[ФРАГМЕНТ ДЛЯ ЧТЕНИЯ]

В комнату допросов и пыток был вызван Кожурин. Этого молодого человека тоже сильно избили. Из всех десяти человек, вызванных этой ночью на допрос, не били только двоих: Ивана Федосова и Гусарова; нам же, остальным, подвергшимся избиению, досталось очень и очень тяжело. Тем, которых били последними, досталось меньше побоев, так как время уже было далеко за полночь и работники политбюро торопились закончить свою „работу“; да к тому же такая „работа“ тяжела и физически, и нравственно.
— Веди их в милицию! — поручили они милиционеру. Когда мы выходили, то один из работников политбюро, Шуруев, освещал лампой коридор и всматривался нам в лица.
— Что, сердиты? — говорил он тем, кто не смотрел его сторону, — а толстовцами считаетесь! Толстовцы ведь не должны сердиться.
Я проходил последним и взглянул в его сторону.
— И видно, что нарочно глянул, а все-таки сердит! — сказал он.
Такими сопроводительными словами нас отправили, побитых и измученных, обратно к нашим друзьям, ожидающим нас с нетерпением и тревогой на душе. Придя в темное холодное помещение, мы ощупью нашли свободный уголок. Подложив под головы мешочки с сухарями, мы кое-как, охая, легли.
Уснул я только под утро. Иван Федосов нисколько не спал в эту ночь; он думал, вздыхал и говорил: „Почему это всех били, а меня миновали? Как будто я святее всех?“ Ему сильно хотелось, чтобы и его побили, и непременно больше всех… он мог бы все перенести, а тут, как нарочно, его миновали…
Днем нас перекликали по фамилии и, поставив по два человека, под конвоем из пяти человек отправили в тюрьму.

[ЗАДАНИЯ К РАБОТЕ]
(1) Перепишите дословно часть фрагмента между словами «Уснул я только» и «отправили в тюрьму.», включая их.
(2) Кратко изложите абзац фрагмента, начинающийся словами «Такими сопроводительными словами», сохранив его основные факты.
(3) Ответьте на вопросы по фрагменту:
(a) Кого из вызванных этой ночью на допрос не били?
(b) Как звали работника политбюро, который освещал лампой коридор?
(c) Сколько человек было в конвое, под которым отправили в тюрьму?
Приведенные далее строки взяты из другого источника.

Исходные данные

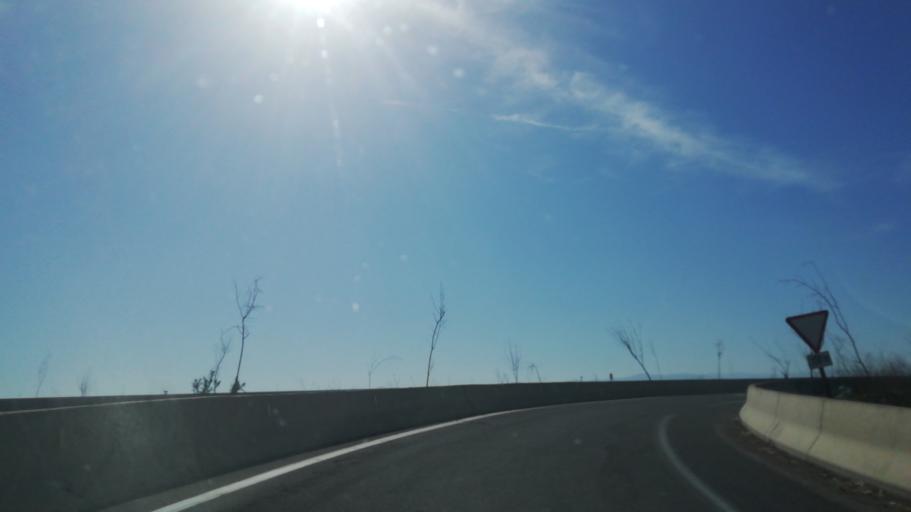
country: DZ
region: Oran
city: Es Senia
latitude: 35.6024
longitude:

[РЕЗУЛЬТАТЫ]
(1)
Уснул я только под утро. Иван Федосов нисколько не спал в эту ночь; он думал, вздыхал и говорил: „Почему это всех били, а меня миновали? Как будто я святее всех?“ Ему сильно хотелось, чтобы и его побили, и непременно больше всех… он мог бы все перенести, а тут, как нарочно, его миновали…
Днем нас перекликали по фамилии и, поставив по два человека, под конвоем из пяти человек отправили в тюрьму.

(2) Избитых и измученных, нас с этими словами отправили обратно к друзьям, которые ждали нас с нетерпением и тревогой. В темном холодном помещении мы на ощупь нашли свободный угол и, подложив под головы мешочки с сухарями, кое-как, охая, легли.

(3)
(a) Ивана Федосова и Гусарова.
(b) Шуруев.
(c) Пять человек.